In this session students learn to find the volume of a cuboid (rectangular prism) by visualising the arrangement of cubes that will fill it. They also connect multiplication of length, width and depth to the arrangement of cubes.

  1. Slides 1-5 of PowerPoint 5 introduce the idea of finding the volume of a cardboard packet by filling it with cubes. The issue of part units is also raised as two edges of the packet measure 7cm or the length of 3½ cubes. Provide the students with an assortment of cuboid shaped boxes of varying sizes, e.g. Toothpaste, biscuit, cereal, shoe, etc. Tell the students that you want them to find the volume of each box in connecting cubes. Let the students work in groups of two or three. Expect them to record measures for the volume of each box and how they found that measure. For example, Weightwatchers muesli bar box, 7 cubes high by 2 cubes across = 14 cubes, 8 layers is 8 x 14 = 112 cubes.
  2. As the students work look for:
    • Do the students recognise that the cubes can be arranged in a 3-dimensional array?
    • Do the students recognise that a ‘layer’ can be created and mapped into the box as many times as needed to fill it?
    • Do the students apply multiplication to find the volume, or do they rely on counting or repeated addition?
    • Do they record the measures using both numbers and units?, e.g. 4 x 5 x 3 = 60 cubes.

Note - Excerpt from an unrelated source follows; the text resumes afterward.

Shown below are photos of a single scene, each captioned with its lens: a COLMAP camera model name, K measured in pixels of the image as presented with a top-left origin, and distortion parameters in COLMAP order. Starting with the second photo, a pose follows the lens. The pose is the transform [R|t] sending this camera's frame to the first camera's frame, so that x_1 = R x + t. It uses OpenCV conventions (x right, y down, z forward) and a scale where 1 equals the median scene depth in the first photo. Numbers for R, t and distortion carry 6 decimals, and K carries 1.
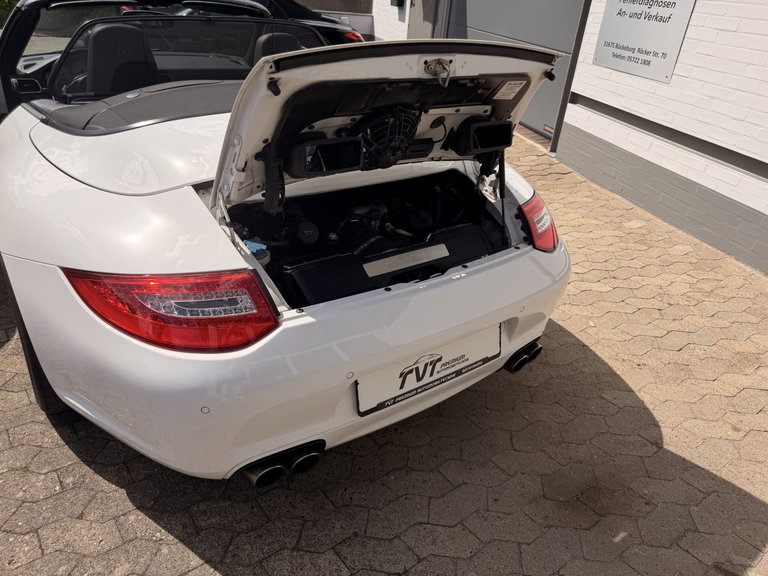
lens RADIAL K [[547.3, 0, 384.0], [0, 547.3, 288.0], [0, 0, 1]] dist [0.022504, -0.028879]
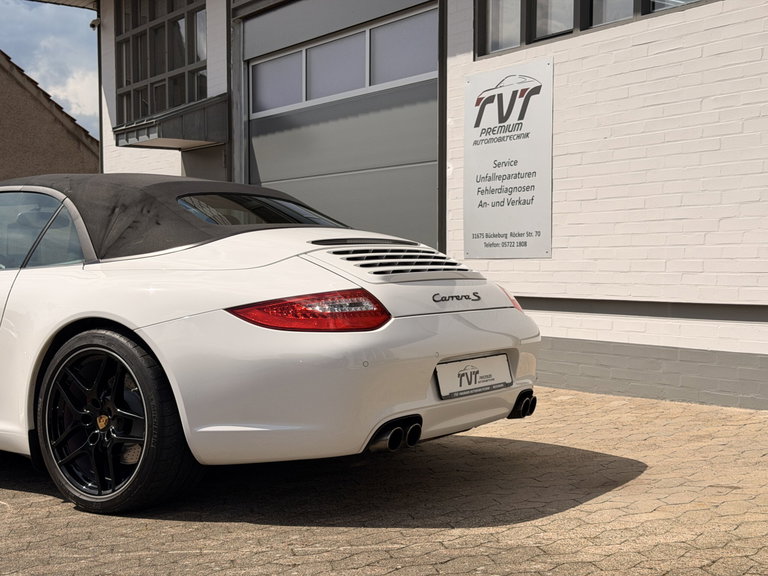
lens RADIAL K [[1072.6, 0, 384.0], [0, 1072.6, 288.0], [0, 0, 1]] dist [0.105076, -0.006699]
pose [[0.940038, -0.088352, 0.329426, -0.383670], [0.230321, 0.876815, -0.422075, 0.403454], [-0.251555, 0.472641, 0.844589, -0.495664]]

    • How do the students deal with partial units? Do they work with fractions of a cube to get more precision?
  3. After a suitable period of exploration, bring the class together to discuss the key points above. Slides 6-8 of the PowerPoint show how to work out the volume of a box from edge lengths. It also illustrates that two factors must be multiplied first. The first two factors represent a layer that is iterated (copied) through the box. For each slide, represent the volume calculation with a multiplication equation, i.e. 4 x 3 x 5 = 60 (Slide 6), 5 x 3 x 4 = 60 (Slide 7), and 3 x 4 x 5 = 60 (Slide 8). Ask the students what they notice. The associative property of multiplication means that the pairing of factors does not affect the product.

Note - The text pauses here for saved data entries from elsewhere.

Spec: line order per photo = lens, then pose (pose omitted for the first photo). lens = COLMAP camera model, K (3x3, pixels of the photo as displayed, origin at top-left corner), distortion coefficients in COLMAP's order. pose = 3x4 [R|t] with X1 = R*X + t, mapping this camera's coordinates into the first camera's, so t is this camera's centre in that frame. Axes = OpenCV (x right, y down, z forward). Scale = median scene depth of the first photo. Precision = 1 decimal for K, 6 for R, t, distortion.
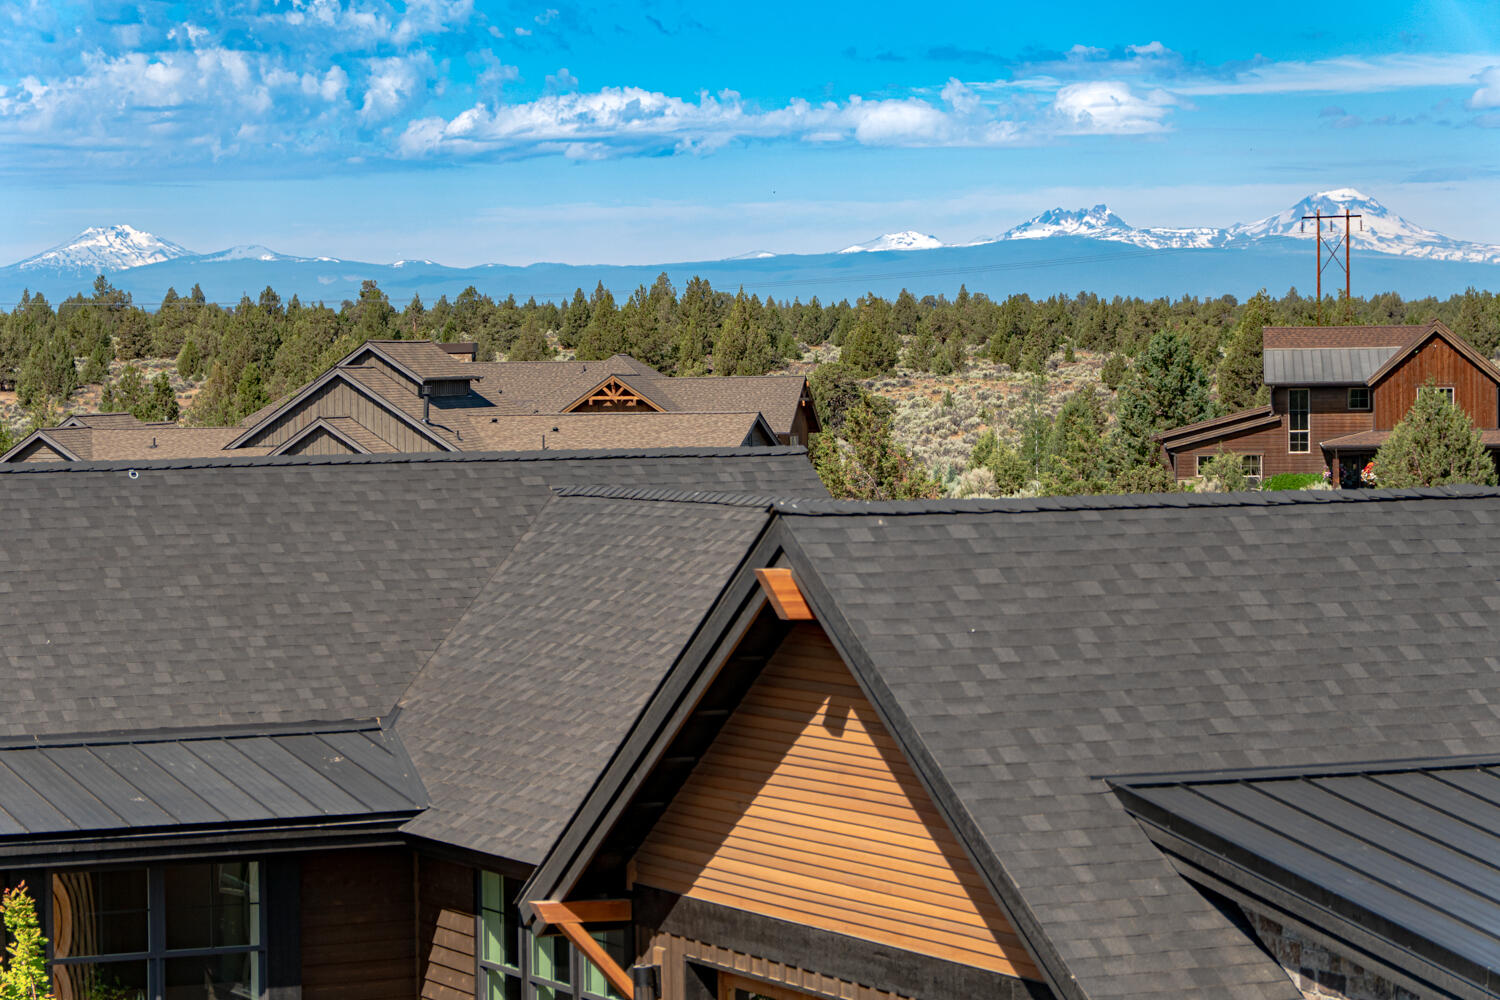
lens RADIAL K [[4873.7, 0, 750.0], [0, 4873.7, 500.0], [0, 0, 1]] dist [-0.021101, -0.399675]
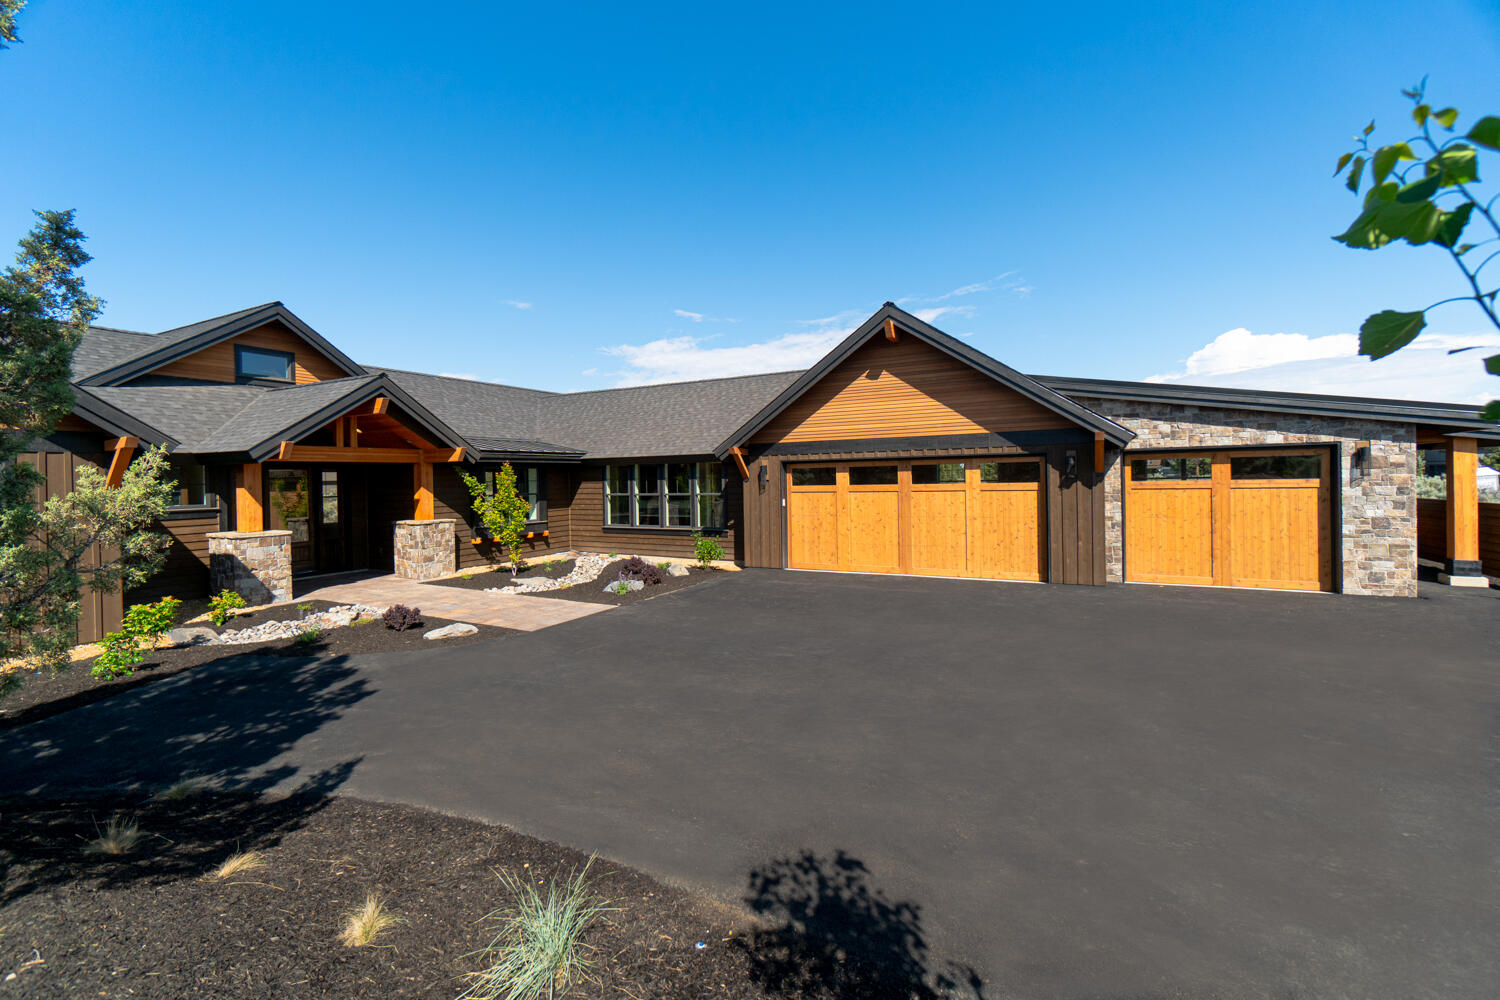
lens RADIAL K [[636.1, 0, 746.1], [0, 636.1, 486.2], [0, 0, 1]] dist [-0.008293, 0.000094]
pose [[0.790617, -0.011040, 0.612211, -0.313149], [0.034685, 0.999039, -0.026777, 0.124270], [-0.611327, 0.042405, 0.790241, 0.659424]]
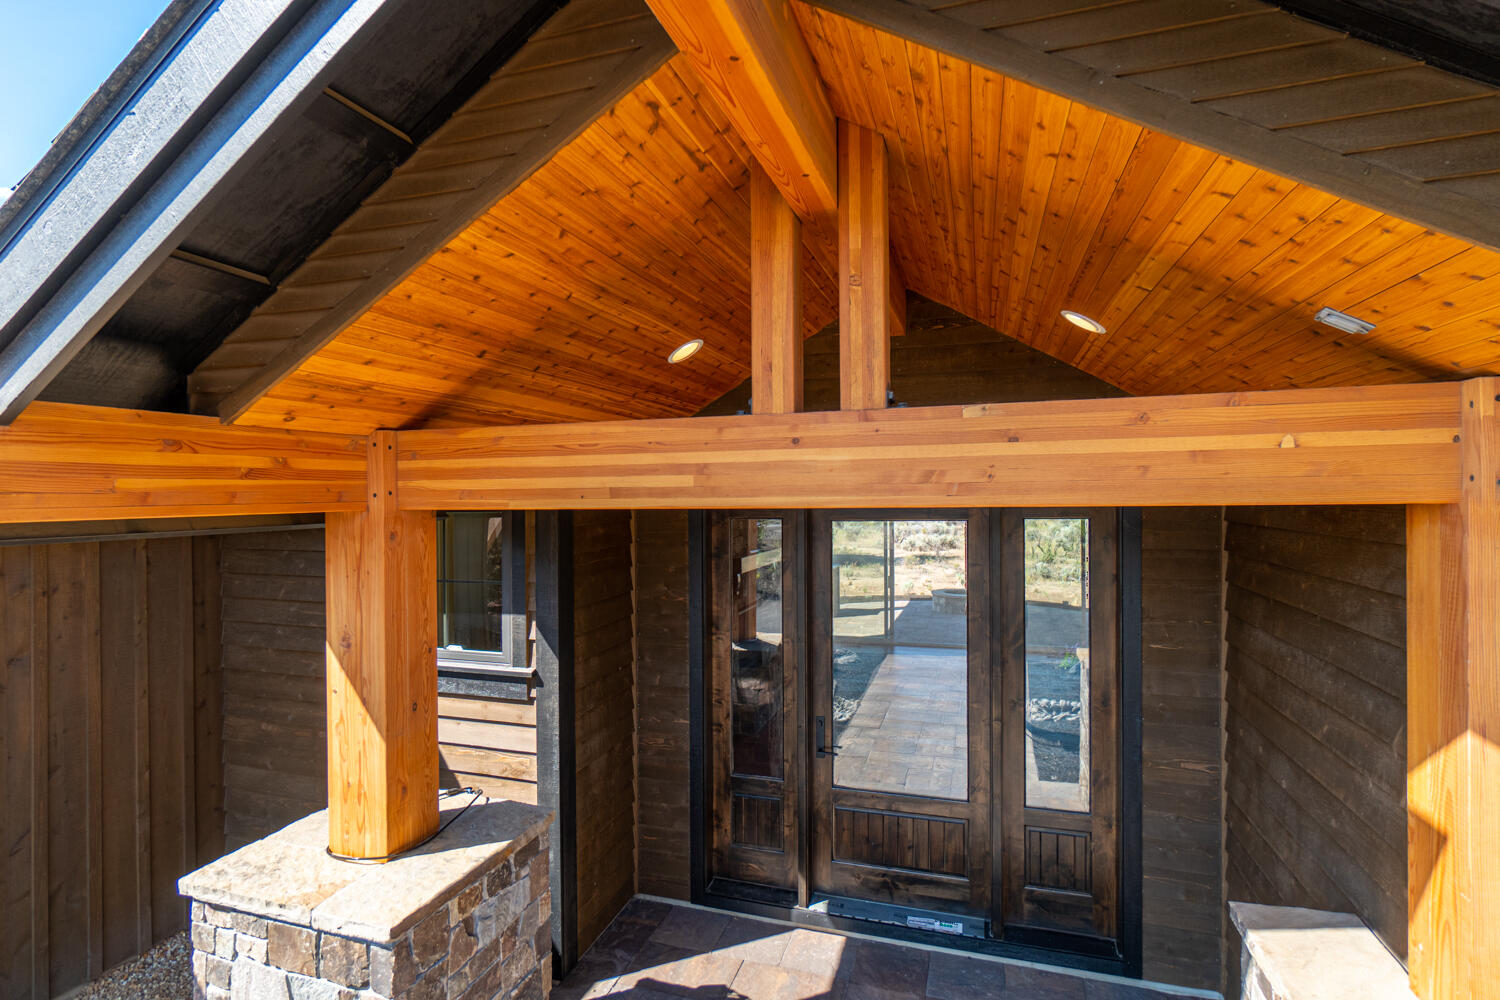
lens RADIAL K [[753.3, 0, 727.8], [0, 753.3, 503.3], [0, 0, 1]] dist [-0.004490, 0.000358]
pose [[0.727307, 0.012696, -0.686195, -0.221640], [-0.028600, 0.999521, -0.011821, 0.088947], [0.685716, 0.028223, 0.727322, 1.080960]]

  4. You might also look at cubic centimetres (cm³) the standard unit of volume. That is the size of a small place value block. Most likely the students will have measured their boxes using cubes that are 2cm x 2cm x 2cm.
    How many cm³ fit into one of the connecting cubes? (2 x 2 x 2 = 8). So if the number of cubes is multiplied by 8 then that gives the volume in cubic centimetres.
  5. If you return to Slides 1-5 the volume of the packet can be worked out more accurately by 20 x 7 x 7 = 980 cm³. This is close to 1 litre which is 1000 cm³.
  6. Provide additional challenges like:
    How many different cuboids can be made with the cubes that have a volume of sixty 2 x 2 x 2 = 8cm³ cubes? Sixty cubes is a good target volume since 60 has many factors. Slides 6-8 give one possible answer of 3 x 4 x 5 = 60 cubes. Uniqueness is an issue. For example, in this investigation 4 x 3 x 5 should be considered as the same cuboid as 3 x 4 x 5.
    Do the students approach the task systematically?
  7. Ask: How will you know when you have found all the possibilities?
    One approach is to close off the first factor, like this:
    1 x Possibilities: 1 x 1 x 60, 1 x 2 x 30, 1 x 3 x 20, 1 x 4 x 15, 1 x 5 x 12, 1 x 6 x 10 (all done – How do you know?
    2 x Possibilities: 2 x 2 x 15, 2 x 3 x 10, 2 x 5 x 6 (Why we not include any ones as factors)
    3 x Possibilities: 3 x 4 x 5 (All done – How do you know?)
    Are there other possibilities? (No. Why not?)
  8. Other target volumes can lead to other discoveries. For example, a prime target volume such as 29 has only one solution 1 x 1 x 29. Why? A target volume that is a power of two will only result in edge lengths that are powers of two, e.g. 64 cubes: 1 x 2 x 32, 2 x 2 x 16, 1 x 8 x 8, etc.